◆ To do
Each entry should be repeated exactly. Its pictures should not be.

Records from a data collection:
===============

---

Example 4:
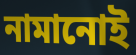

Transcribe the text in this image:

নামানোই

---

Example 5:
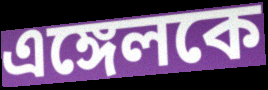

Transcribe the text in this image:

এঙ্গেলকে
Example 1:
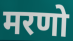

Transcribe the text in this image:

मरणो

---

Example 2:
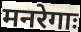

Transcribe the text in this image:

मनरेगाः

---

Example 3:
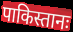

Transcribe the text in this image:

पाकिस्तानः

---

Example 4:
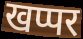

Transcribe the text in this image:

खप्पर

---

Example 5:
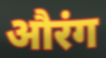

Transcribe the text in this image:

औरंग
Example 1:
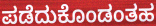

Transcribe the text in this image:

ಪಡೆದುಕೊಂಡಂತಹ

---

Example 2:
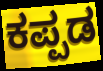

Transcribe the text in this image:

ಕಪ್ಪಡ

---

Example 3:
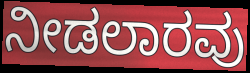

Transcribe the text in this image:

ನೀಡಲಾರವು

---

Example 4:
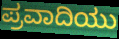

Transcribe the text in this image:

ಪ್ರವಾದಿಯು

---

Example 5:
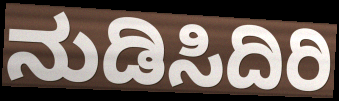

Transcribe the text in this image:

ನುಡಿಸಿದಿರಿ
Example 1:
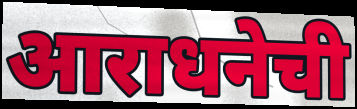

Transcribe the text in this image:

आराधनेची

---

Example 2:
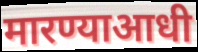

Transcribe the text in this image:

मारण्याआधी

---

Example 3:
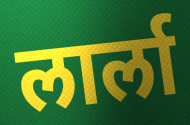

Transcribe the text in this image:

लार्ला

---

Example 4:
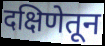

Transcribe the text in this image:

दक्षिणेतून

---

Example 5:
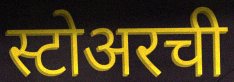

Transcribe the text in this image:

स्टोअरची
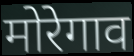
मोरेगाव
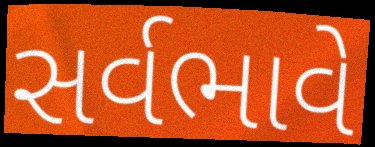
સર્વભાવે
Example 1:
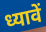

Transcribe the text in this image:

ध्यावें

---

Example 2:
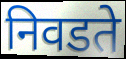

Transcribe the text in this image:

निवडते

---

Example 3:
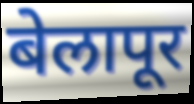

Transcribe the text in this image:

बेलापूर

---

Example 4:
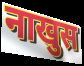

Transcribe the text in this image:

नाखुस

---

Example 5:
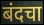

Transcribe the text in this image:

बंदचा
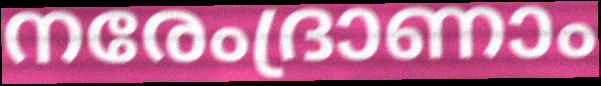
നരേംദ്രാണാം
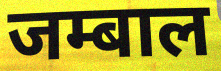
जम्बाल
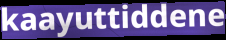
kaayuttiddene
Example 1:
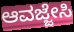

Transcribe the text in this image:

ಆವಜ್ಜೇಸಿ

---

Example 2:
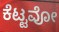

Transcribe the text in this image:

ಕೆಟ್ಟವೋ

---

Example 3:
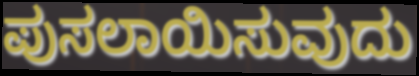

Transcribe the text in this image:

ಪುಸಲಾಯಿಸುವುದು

===============

◆ Problem solution
---

Example 4:

Transcribe the text in this image:

নামানোই

---

Example 5:

Transcribe the text in this image:

এঙ্গেলকে
Example 1:

Transcribe the text in this image:

मरणो

---

Example 2:

Transcribe the text in this image:

मनरेगाः

---

Example 3:

Transcribe the text in this image:

पाकिस्तानः

---

Example 4:

Transcribe the text in this image:

खप्पर

---

Example 5:

Transcribe the text in this image:

औरंग
Example 1:

Transcribe the text in this image:

ಪಡೆದುಕೊಂಡಂತಹ

---

Example 2:

Transcribe the text in this image:

ಕಪ್ಪಡ

---

Example 3:

Transcribe the text in this image:

ನೀಡಲಾರವು

---

Example 4:

Transcribe the text in this image:

ಪ್ರವಾದಿಯು

---

Example 5:

Transcribe the text in this image:

ನುಡಿಸಿದಿರಿ
Example 1:

Transcribe the text in this image:

आराधनेची

---

Example 2:

Transcribe the text in this image:

मारण्याआधी

---

Example 3:

Transcribe the text in this image:

लार्ला

---

Example 4:

Transcribe the text in this image:

दक्षिणेतून

---

Example 5:

Transcribe the text in this image:

स्टोअरची
मोरेगाव
સર્વભાવે
Example 1:

Transcribe the text in this image:

ध्यावें

---

Example 2:

Transcribe the text in this image:

निवडते

---

Example 3:

Transcribe the text in this image:

बेलापूर

---

Example 4:

Transcribe the text in this image:

नाखुस

---

Example 5:

Transcribe the text in this image:

बंदचा
നരേംദ്രാണാം
जम्बाल
kaayuttiddene
Example 1:

Transcribe the text in this image:

ಆವಜ್ಜೇಸಿ

---

Example 2:

Transcribe the text in this image:

ಕೆಟ್ಟವೋ

---

Example 3:

Transcribe the text in this image:

ಪುಸಲಾಯಿಸುವುದು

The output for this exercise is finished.